Relationship to other Grida formats

FormatLayerWhat it is
SVGdocumentA single standalone graphic. The default document content (files: ["*.svg"]).
.gridascene IROne scene's node graph (FlatBuffers). A single document's internal representation.
.canvascontainerA portable directory of standalone documents + a manifest (order + optional 2D layout).

.canvas does not replace or wrap .grida; it is a higher layer. A .canvas references documents by relative path and stays agnostic about each document's internal format — V1 standardizes on SVG, but files reserves room for other document kinds.

Appendix A — Prior art & divergences (non-normative)

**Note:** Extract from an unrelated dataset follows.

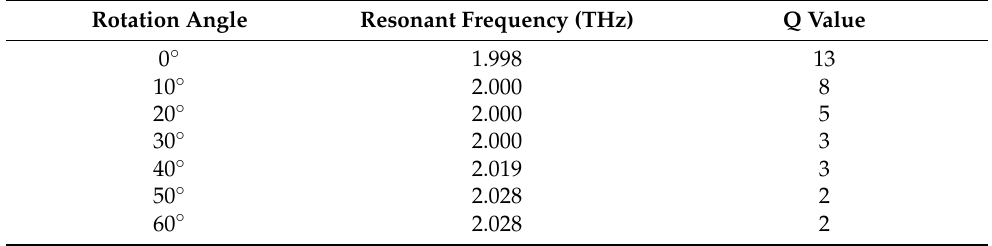
Table 2. Resonant frequency and Q value of the metamaterial sensor with different rotation angles. Rotation Angle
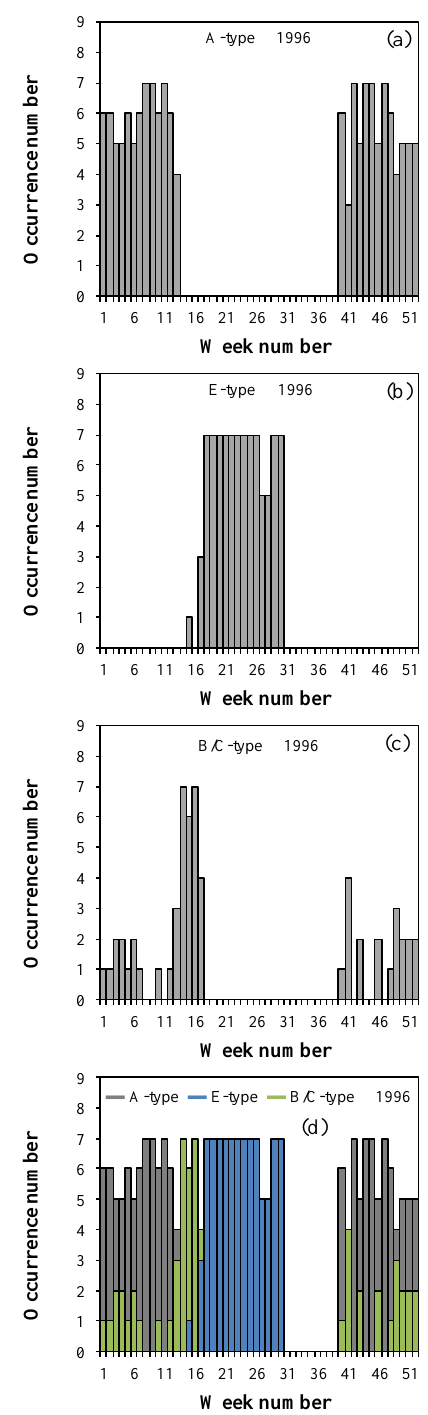
Figure 5. Same as Fig. 4 but for 1996, with clear seasonal be- haviours of the F-layer patterns except with regard to the secondary season of the B/C type during the period of November–December in (c) . In (d) , the large gap within weeks 31–39 is due to the ionosonde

  • JSONCanvas (Obsidian). Studied, not adopted. We borrowed the validated shape — a node = id + file ref + 2D box — and explicitly rejected its single-file container, its node+edge flowchart model (we have no edges in V1), and its silence on versioning/unknown-fields. Convergent where the problem forces it; divergent where its choices were weak. The name collision is tolerated because ours is a directory, theirs is a file.
  • Figma family (.fig / .jam / .deck / …). The lesson we kept: one substrate, the editor as a profile (editor), so slides can be promoted to a general canvas without a format rename.
  • Sketch (.sketch zip). The lesson: separate content from view-state. We go further — view-state (order/placement) is also document data, and the only validated file.
  • Freeform (opaque SQLite in an iCloud container). The anti-pattern. We are the transparent inverse: a portable folder of files.